● SOURCE RECORDS:
=== Section Start ===

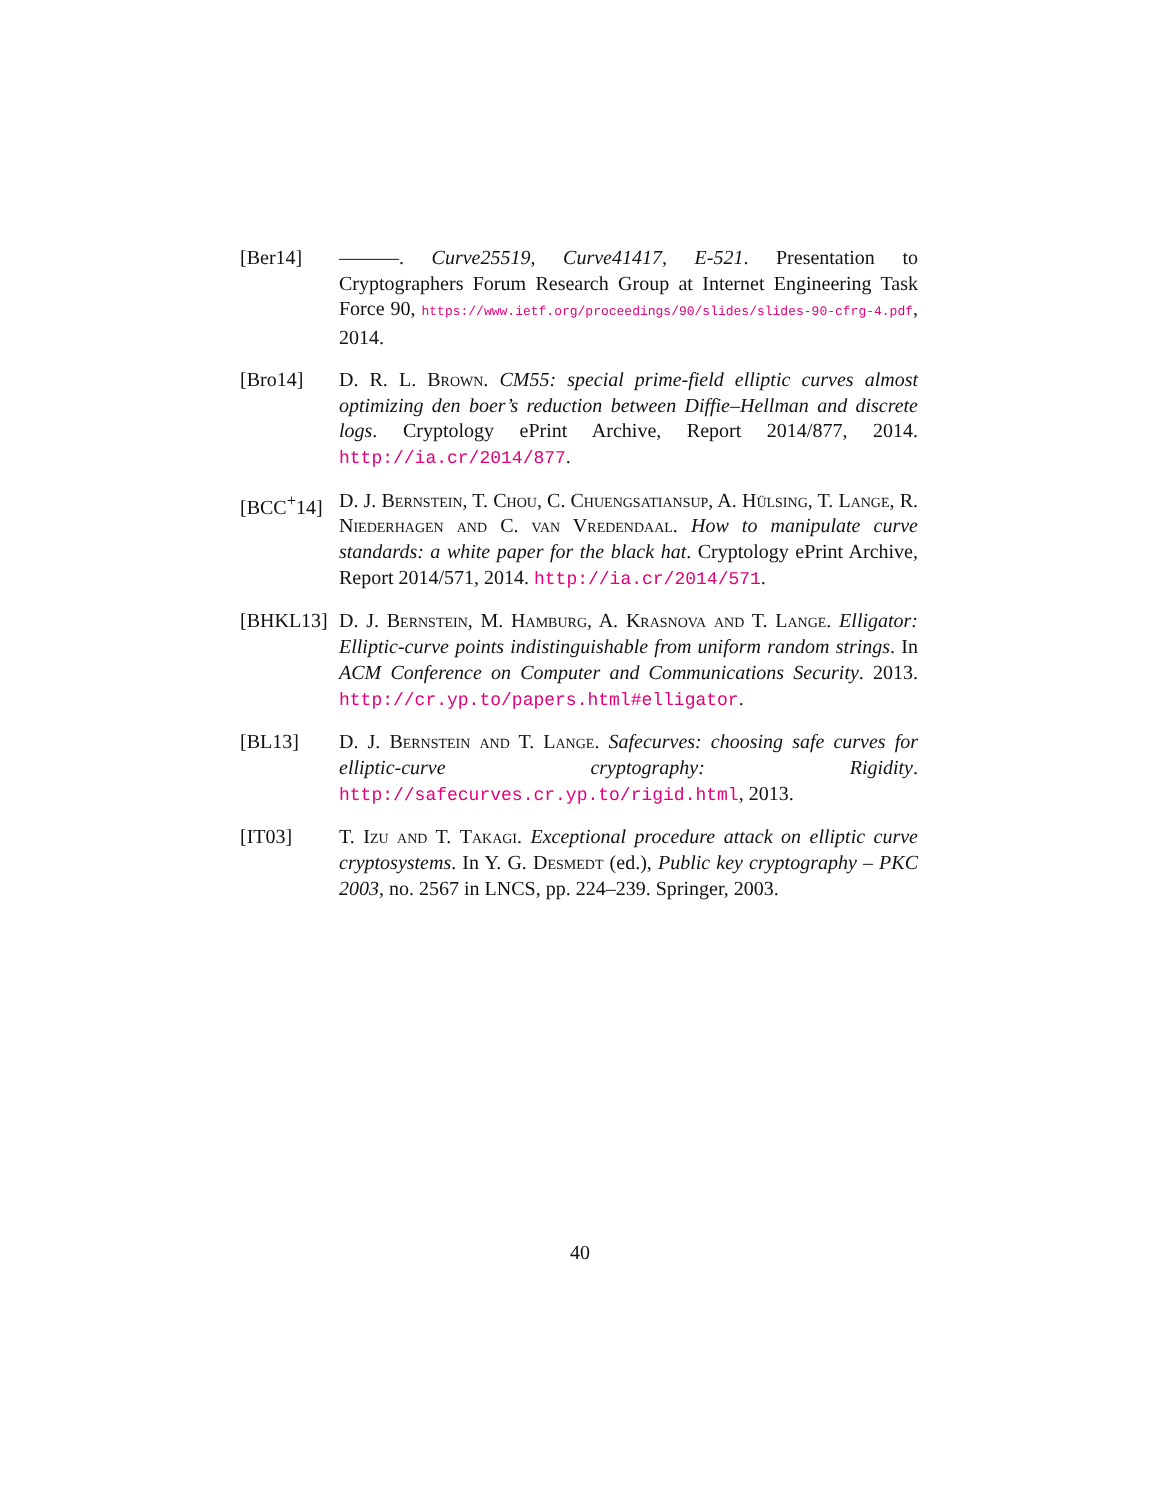[Ber14] ———. Curve25519, Curve41417, E-521. Presentation to Cryptographers Forum Research Group at Internet Engineering Task Force 90, https://www.ietf.org/proceedings/90/slides/slides-90-cfrg-4.pdf, 2014.
[Bro14] D. R. L. Brown. CM55: special prime-field elliptic curves almost optimizing den boer’s reduction between Diffie–Hellman and discrete logs. Cryptology ePrint Archive, Report 2014/877, 2014. http://ia.cr/2014/877.
[BCC<sup>+</sup>14] D. J. Bernstein, T. Chou, C. Chuengsatiansup, A. Hülsing, T. Lange, R. Niederhagen and C. van Vredendaal. How to manipulate curve standards: a white paper for the black hat. Cryptology ePrint Archive, Report 2014/571, 2014. http://ia.cr/2014/571.
[BHKL13] D. J. Bernstein, M. Hamburg, A. Krasnova and T. Lange. Elligator: Elliptic-curve points indistinguishable from uniform random strings. In ACM Conference on Computer and Communications Security. 2013. http://cr.yp.to/papers.html#elligator.
[BL13] D. J. Bernstein and T. Lange. Safecurves: choosing safe curves for elliptic-curve cryptography: Rigidity. http://safecurves.cr.yp.to/rigid.html, 2013.
[IT03] T. Izu and T. Takagi. Exceptional procedure attack on elliptic curve cryptosystems. In Y. G. Desmedt (ed.), Public key cryptography – PKC 2003, no. 2567 in LNCS, pp. 224–239. Springer, 2003.
40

=== Section End ===

Repeat everything in the records above exactly, except the pictures.

● ANSWER FOR THE TASK:
[Ber14] ———. Curve25519, Curve41417, E-521. Presentation to Cryptographers Forum Research Group at Internet Engineering Task Force 90, https://www.ietf.org/proceedings/90/slides/slides-90-cfrg-4.pdf, 2014.
[Bro14] D. R. L. Brown. CM55: special prime-field elliptic curves almost optimizing den boer’s reduction between Diffie–Hellman and discrete logs. Cryptology ePrint Archive, Report 2014/877, 2014. http://ia.cr/2014/877.
[BCC<sup>+</sup>14] D. J. Bernstein, T. Chou, C. Chuengsatiansup, A. Hülsing, T. Lange, R. Niederhagen and C. van Vredendaal. How to manipulate curve standards: a white paper for the black hat. Cryptology ePrint Archive, Report 2014/571, 2014. http://ia.cr/2014/571.
[BHKL13] D. J. Bernstein, M. Hamburg, A. Krasnova and T. Lange. Elligator: Elliptic-curve points indistinguishable from uniform random strings. In ACM Conference on Computer and Communications Security. 2013. http://cr.yp.to/papers.html#elligator.
[BL13] D. J. Bernstein and T. Lange. Safecurves: choosing safe curves for elliptic-curve cryptography: Rigidity. http://safecurves.cr.yp.to/rigid.html, 2013.
[IT03] T. Izu and T. Takagi. Exceptional procedure attack on elliptic curve cryptosystems. In Y. G. Desmedt (ed.), Public key cryptography – PKC 2003, no. 2567 in LNCS, pp. 224–239. Springer, 2003.
40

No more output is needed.